Reputation: 395
I am using PySpark with Flask, in order to have a web service.
#!/usr/bin/env python
# -*- coding: utf-8 -*-
from flask import Flask, jsonify
from pyspark import SparkFiles
from pyspark.ml import PipelineModel
from pyspark.sql import SparkSession, SQLContext
from pyspark.sql.functions import col, udf
from pyspark.sql.types import DoubleType, StringType
app = Flask(__name__)
# DEFINE SPARK SESSION
spark = SparkSession \
.builder \
.appName("app") \
.master("<master>") \
.config("spark.cores.max", 4) \
.config("spark.executor.memory", "6g") \
.getOrCreate()
# LOAD THE REQUIRED FILES
modelEnglish = PipelineModel.load(hdfsUrl + "model-english")
ticketEnglishDf = spark.read.parquet(hdfsUrl + "ticket-df-english.parquet").cache()
modelFrench = PipelineModel.load(hdfsUrl + "model-french")
ticketFrenchDf = spark.read.parquet(hdfsUrl + "ticket-df-french.parquet").cache()
def getSuggestions(ticketId, top = 10):
# ...
return ...
@app.route("/suggest/<int:ticketId>")
def suggest(ticketId):
response = {"id": ticketId, "suggestions": getSuggestions(ticketId)}
return jsonify(response)
if __name__ == "__main__":
app.run(debug=True, host="127.0.0.1", port=2793, threaded=True)
This works well, when a request is send to the server. But the Spark job are duplicated... and I don't know why ?

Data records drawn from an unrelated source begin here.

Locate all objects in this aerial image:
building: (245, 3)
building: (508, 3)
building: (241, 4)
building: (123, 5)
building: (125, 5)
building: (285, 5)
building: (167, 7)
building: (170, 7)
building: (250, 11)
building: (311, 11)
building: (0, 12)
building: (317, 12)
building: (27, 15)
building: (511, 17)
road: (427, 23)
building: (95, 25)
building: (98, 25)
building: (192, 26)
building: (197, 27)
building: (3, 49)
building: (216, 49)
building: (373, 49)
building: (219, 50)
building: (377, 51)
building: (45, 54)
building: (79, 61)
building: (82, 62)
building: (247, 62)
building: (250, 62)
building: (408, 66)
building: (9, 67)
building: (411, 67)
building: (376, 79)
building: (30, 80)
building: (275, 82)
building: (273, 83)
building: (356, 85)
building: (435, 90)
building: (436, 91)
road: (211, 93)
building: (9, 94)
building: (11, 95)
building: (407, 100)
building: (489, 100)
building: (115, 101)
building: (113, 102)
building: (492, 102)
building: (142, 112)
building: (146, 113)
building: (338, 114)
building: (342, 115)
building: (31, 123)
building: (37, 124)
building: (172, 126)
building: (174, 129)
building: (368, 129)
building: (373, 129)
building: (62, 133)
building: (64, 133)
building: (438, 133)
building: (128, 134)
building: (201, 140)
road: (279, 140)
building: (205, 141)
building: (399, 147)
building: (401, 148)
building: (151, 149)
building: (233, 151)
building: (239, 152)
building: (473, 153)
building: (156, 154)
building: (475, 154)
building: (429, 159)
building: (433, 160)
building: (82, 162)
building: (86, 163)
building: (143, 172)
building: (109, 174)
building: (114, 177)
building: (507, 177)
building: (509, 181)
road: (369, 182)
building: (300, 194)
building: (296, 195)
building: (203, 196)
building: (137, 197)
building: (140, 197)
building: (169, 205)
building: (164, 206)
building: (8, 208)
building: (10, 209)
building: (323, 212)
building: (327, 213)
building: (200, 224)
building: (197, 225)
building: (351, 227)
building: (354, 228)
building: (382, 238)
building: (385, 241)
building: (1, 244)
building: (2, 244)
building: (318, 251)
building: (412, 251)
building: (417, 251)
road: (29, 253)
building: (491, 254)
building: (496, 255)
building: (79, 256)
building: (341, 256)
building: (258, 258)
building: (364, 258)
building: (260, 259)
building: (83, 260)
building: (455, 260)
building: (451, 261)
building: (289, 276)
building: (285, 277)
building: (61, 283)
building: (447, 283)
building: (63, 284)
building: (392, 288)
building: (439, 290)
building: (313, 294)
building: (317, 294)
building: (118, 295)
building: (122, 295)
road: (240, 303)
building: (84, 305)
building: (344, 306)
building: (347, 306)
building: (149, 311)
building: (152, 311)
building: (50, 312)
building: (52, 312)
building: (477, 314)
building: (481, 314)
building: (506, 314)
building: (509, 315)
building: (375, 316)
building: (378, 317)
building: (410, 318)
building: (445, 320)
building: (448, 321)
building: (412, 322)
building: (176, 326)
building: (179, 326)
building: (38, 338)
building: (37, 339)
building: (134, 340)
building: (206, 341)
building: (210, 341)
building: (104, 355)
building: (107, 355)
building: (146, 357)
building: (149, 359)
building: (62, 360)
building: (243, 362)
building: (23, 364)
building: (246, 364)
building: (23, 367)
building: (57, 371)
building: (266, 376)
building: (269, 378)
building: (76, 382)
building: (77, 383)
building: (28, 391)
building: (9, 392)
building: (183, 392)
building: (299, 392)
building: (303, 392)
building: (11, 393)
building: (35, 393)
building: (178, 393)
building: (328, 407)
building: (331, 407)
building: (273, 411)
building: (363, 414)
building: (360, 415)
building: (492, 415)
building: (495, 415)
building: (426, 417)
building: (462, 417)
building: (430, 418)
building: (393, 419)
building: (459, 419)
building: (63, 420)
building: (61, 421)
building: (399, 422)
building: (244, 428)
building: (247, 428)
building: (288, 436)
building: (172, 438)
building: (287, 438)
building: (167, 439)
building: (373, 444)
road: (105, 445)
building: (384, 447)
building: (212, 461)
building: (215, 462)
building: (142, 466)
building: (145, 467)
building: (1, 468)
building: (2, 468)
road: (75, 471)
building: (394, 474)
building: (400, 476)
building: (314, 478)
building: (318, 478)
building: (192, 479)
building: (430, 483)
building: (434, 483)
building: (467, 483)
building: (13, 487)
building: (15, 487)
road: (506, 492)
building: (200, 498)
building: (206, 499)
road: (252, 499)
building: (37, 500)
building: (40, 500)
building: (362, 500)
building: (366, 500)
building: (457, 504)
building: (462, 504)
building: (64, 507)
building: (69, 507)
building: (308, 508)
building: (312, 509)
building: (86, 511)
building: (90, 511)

I have already tried to create the spark session inside the condition block if __name__ == "__main__":
Upvotes: 2
Views: 1327
Reputation: 4781
Spark uses RDDs, which are lazy collections. Through calling RDD/Dataframe methods you are actually assembling a transformation pipeline. Computation is only triggered once you run an action, like collect
, count
or write
.
Normally (unless you cache a collection) it will be recalculated over and over. Caching doesn't guarantee however that the collection won't be recomputed. See documentation on RDDs and caching.
Using Spark in a server application is horribly wrong in the first place. It is a distributed data processing platform that should be used for batch jobs or streaming. Spark jobs are normally writing a file or a database and processing take several hours (or even days) on multiple machines to finish.
I suppose your model is the output of a Spark ML pipeline. It should be small enough to bundle it with your server application and load with usual file IO tools.
Upvotes: 2